Exercise requirements :: In the data below, find the line containing "Outline in panel"; reproduce that line and all subsequent lines exactly, and nothing else.

Task data ::
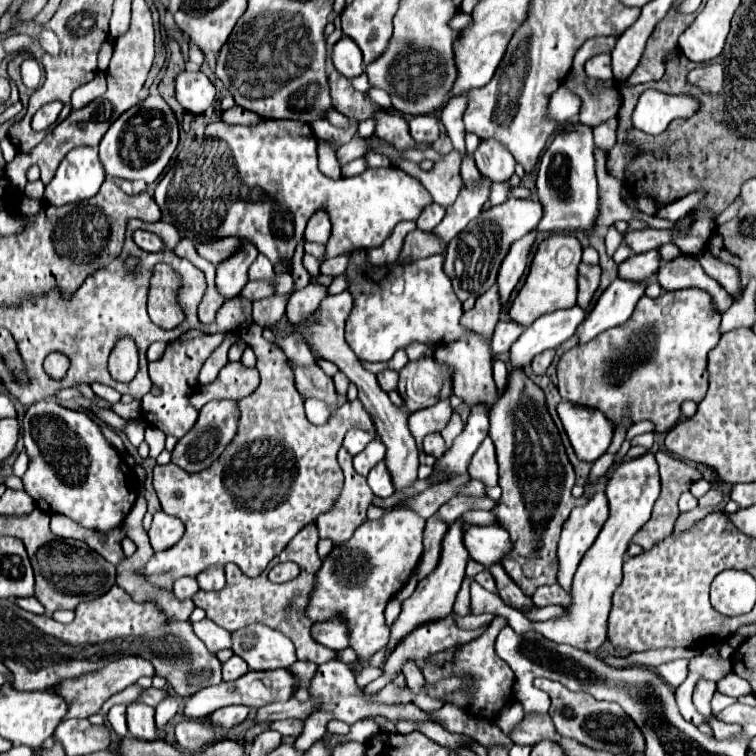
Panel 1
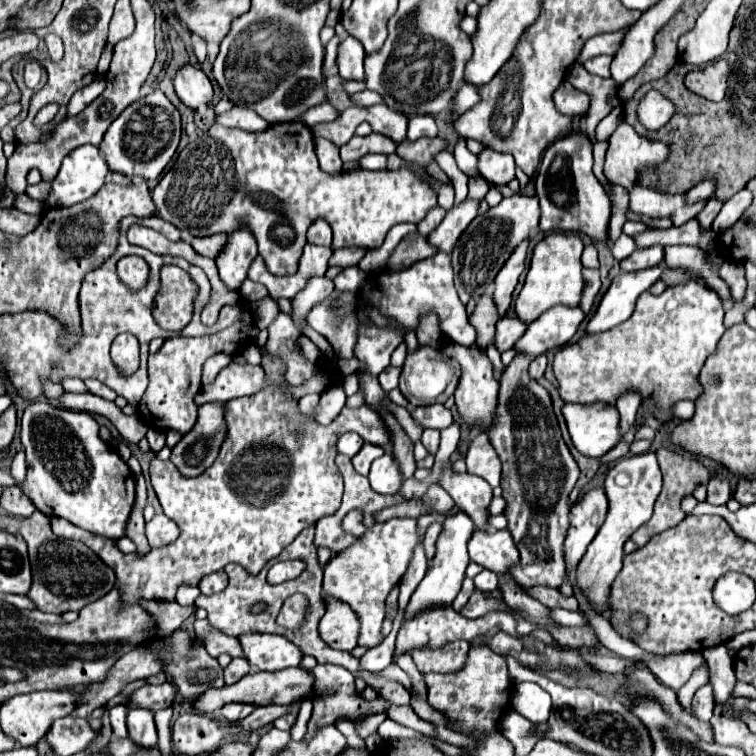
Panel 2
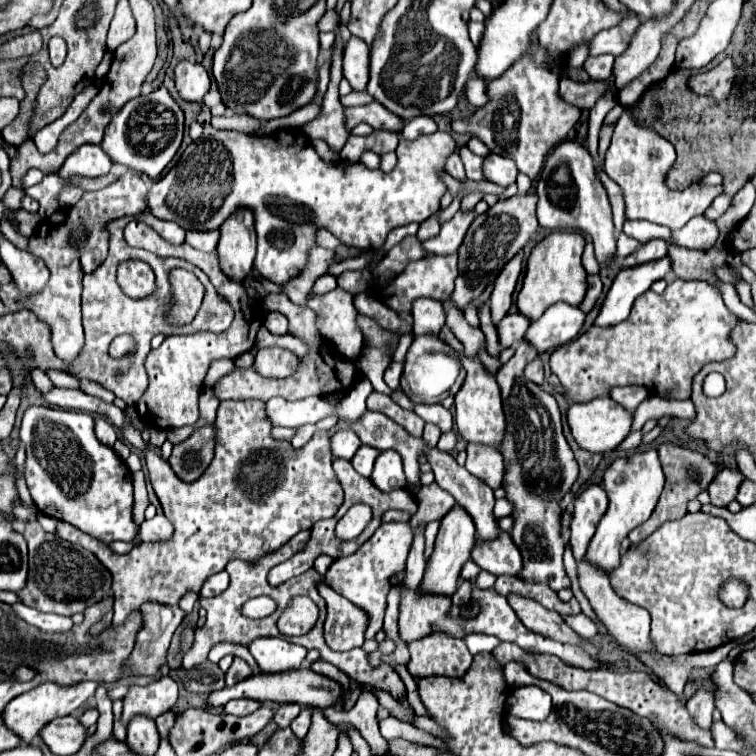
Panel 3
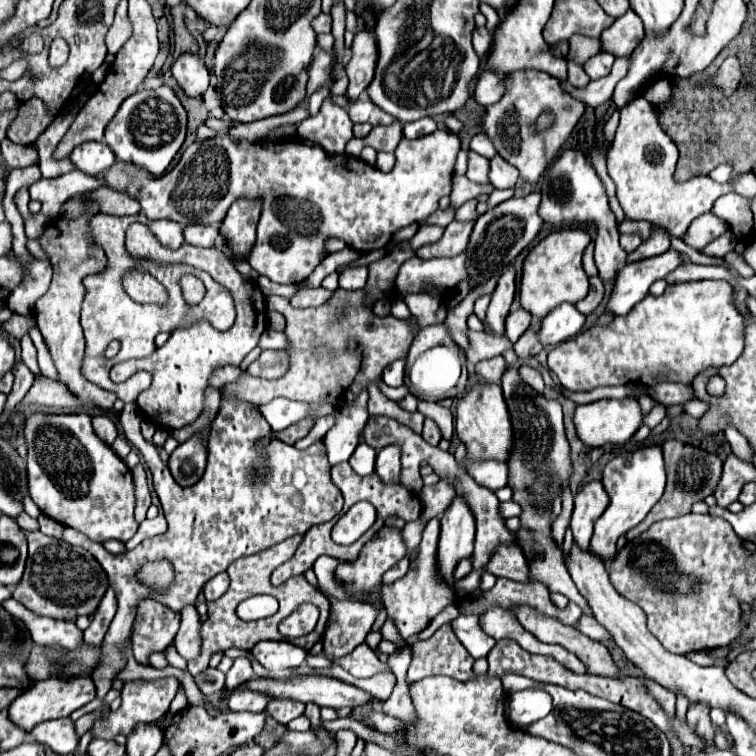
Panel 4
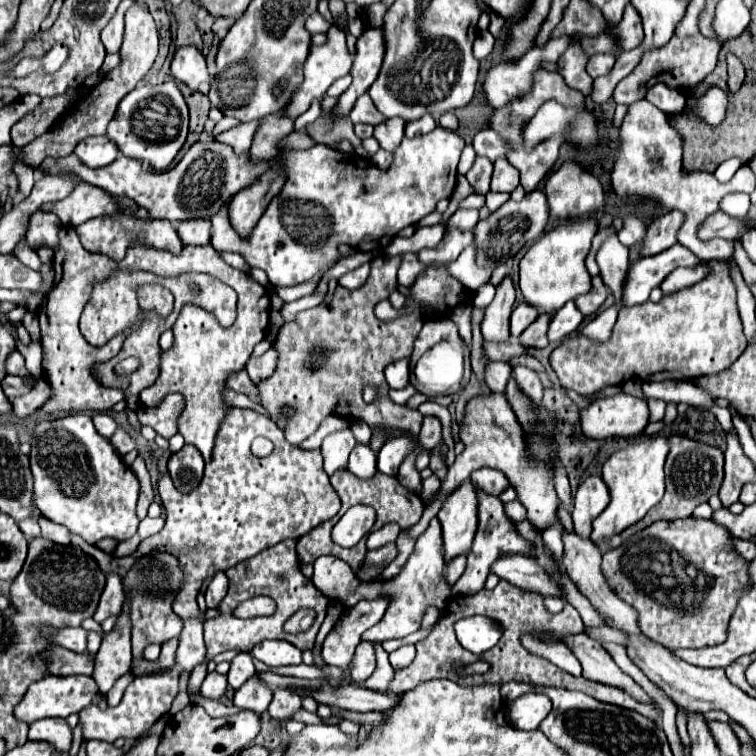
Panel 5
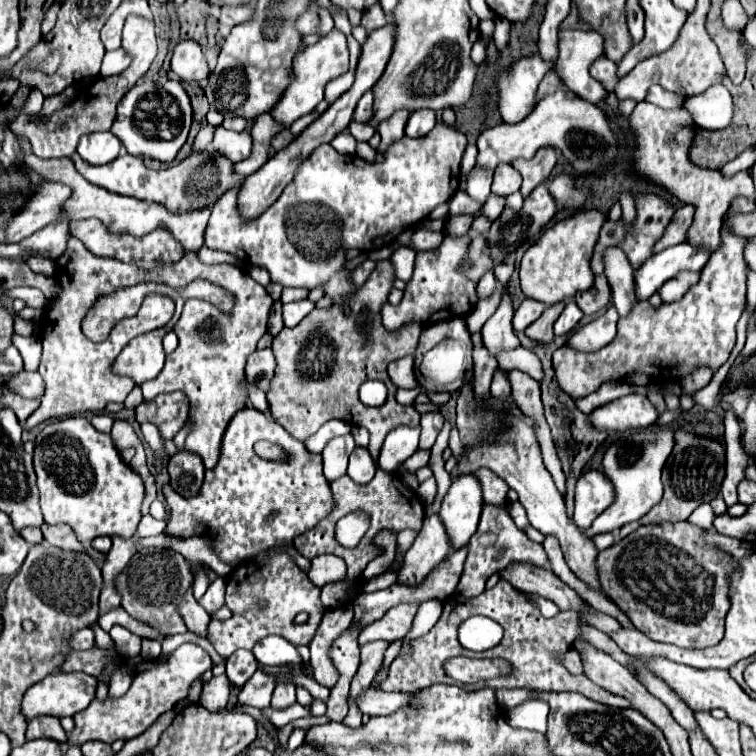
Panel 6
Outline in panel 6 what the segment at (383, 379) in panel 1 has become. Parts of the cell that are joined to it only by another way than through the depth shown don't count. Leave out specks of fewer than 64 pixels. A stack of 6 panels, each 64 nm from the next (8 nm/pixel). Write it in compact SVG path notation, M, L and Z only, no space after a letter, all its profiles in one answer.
M406 356L400 360L394 360L388 366L388 376L396 388L416 388L416 374L414 374L414 358Z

Written response ::
Outline in panel 6 what the segment at (383, 379) in panel 1 has become. Parts of the cell that are joined to it only by another way than through the depth shown don't count. Leave out specks of fewer than 64 pixels. A stack of 6 panels, each 64 nm from the next (8 nm/pixel). Write it in compact SVG path notation, M, L and Z only, no space after a letter, all its profiles in one answer.
M406 356L400 360L394 360L388 366L388 376L396 388L416 388L416 374L414 374L414 358Z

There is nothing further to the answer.